### Record excerpts ###

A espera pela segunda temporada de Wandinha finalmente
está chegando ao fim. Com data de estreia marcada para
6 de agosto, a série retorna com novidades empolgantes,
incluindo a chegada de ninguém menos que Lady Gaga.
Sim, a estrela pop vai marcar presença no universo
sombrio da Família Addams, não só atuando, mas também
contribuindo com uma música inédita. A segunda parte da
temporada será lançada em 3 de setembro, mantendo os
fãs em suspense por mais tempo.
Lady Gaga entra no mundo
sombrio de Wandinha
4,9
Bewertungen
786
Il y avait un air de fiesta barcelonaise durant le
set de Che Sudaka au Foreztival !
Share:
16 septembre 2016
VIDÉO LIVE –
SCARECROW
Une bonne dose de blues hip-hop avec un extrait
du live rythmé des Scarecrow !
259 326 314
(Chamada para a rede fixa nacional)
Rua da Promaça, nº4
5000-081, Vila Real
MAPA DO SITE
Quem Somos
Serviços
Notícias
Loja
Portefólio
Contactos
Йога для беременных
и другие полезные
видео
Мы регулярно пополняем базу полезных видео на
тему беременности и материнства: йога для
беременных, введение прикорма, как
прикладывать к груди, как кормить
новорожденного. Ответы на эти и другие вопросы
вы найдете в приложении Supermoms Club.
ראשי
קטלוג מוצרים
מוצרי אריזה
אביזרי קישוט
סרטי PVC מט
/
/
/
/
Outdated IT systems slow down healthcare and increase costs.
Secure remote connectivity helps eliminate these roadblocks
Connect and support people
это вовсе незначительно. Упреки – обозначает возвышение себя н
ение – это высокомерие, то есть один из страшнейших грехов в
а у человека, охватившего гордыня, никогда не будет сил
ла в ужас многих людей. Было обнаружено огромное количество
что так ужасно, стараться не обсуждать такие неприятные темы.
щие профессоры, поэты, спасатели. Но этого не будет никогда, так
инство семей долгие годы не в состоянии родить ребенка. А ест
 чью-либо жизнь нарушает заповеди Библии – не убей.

###

> [Task prompt]:
Copy every one of the lines above verbatim, keeping their order and line breaks.

> [Solution]:
A espera pela segunda temporada de Wandinha finalmente
está chegando ao fim. Com data de estreia marcada para
6 de agosto, a série retorna com novidades empolgantes,
incluindo a chegada de ninguém menos que Lady Gaga.
Sim, a estrela pop vai marcar presença no universo
sombrio da Família Addams, não só atuando, mas também
contribuindo com uma música inédita. A segunda parte da
temporada será lançada em 3 de setembro, mantendo os
fãs em suspense por mais tempo.
Lady Gaga entra no mundo
sombrio de Wandinha
4,9
Bewertungen
786
Il y avait un air de fiesta barcelonaise durant le
set de Che Sudaka au Foreztival !
Share:
16 septembre 2016
VIDÉO LIVE –
SCARECROW
Une bonne dose de blues hip-hop avec un extrait
du live rythmé des Scarecrow !
259 326 314
(Chamada para a rede fixa nacional)
Rua da Promaça, nº4
5000-081, Vila Real
MAPA DO SITE
Quem Somos
Serviços
Notícias
Loja
Portefólio
Contactos
Йога для беременных
и другие полезные
видео
Мы регулярно пополняем базу полезных видео на
тему беременности и материнства: йога для
беременных, введение прикорма, как
прикладывать к груди, как кормить
новорожденного. Ответы на эти и другие вопросы
вы найдете в приложении Supermoms Club.
ראשי
קטלוג מוצרים
מוצרי אריזה
אביזרי קישוט
סרטי PVC מט
/
/
/
/
Outdated IT systems slow down healthcare and increase costs.
Secure remote connectivity helps eliminate these roadblocks
Connect and support people
это вовсе незначительно. Упреки – обозначает возвышение себя н
ение – это высокомерие, то есть один из страшнейших грехов в
а у человека, охватившего гордыня, никогда не будет сил
ла в ужас многих людей. Было обнаружено огромное количество
что так ужасно, стараться не обсуждать такие неприятные темы.
щие профессоры, поэты, спасатели. Но этого не будет никогда, так
инство семей долгие годы не в состоянии родить ребенка. А ест
 чью-либо жизнь нарушает заповеди Библии – не убей.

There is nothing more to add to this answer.